Each line below from the line with "If children have flown the nest, should you" to the line with "View Calendar" must be copied exactly, including those two, and no picture may appear in the copy.
⁂
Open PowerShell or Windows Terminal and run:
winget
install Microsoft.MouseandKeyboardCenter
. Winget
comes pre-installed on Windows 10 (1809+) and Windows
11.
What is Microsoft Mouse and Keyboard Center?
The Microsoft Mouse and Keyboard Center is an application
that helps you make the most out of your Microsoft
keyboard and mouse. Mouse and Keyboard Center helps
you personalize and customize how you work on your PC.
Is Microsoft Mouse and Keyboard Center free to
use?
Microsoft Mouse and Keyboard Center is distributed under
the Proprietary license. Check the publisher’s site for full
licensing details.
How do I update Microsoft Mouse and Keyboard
⁂
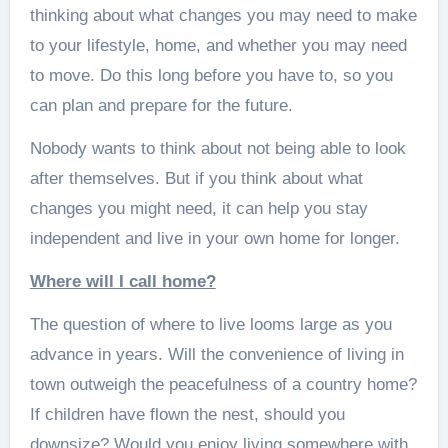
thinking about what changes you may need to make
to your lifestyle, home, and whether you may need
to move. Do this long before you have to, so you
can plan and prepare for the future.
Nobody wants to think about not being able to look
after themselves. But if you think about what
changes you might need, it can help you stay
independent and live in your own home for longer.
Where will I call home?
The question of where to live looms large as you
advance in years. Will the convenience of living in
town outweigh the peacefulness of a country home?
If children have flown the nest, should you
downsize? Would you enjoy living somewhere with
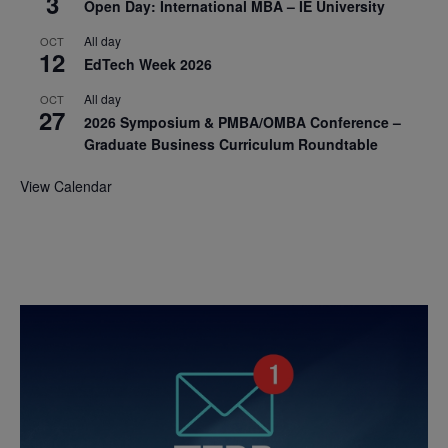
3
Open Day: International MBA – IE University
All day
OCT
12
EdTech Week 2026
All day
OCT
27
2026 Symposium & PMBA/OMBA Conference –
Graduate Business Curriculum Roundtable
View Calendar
⁂
Reply to the task:
If children have flown the nest, should you
downsize? Would you enjoy living somewhere with
3
Open Day: International MBA – IE University
All day
OCT
12
EdTech Week 2026
All day
OCT
27
2026 Symposium & PMBA/OMBA Conference –
Graduate Business Curriculum Roundtable
View Calendar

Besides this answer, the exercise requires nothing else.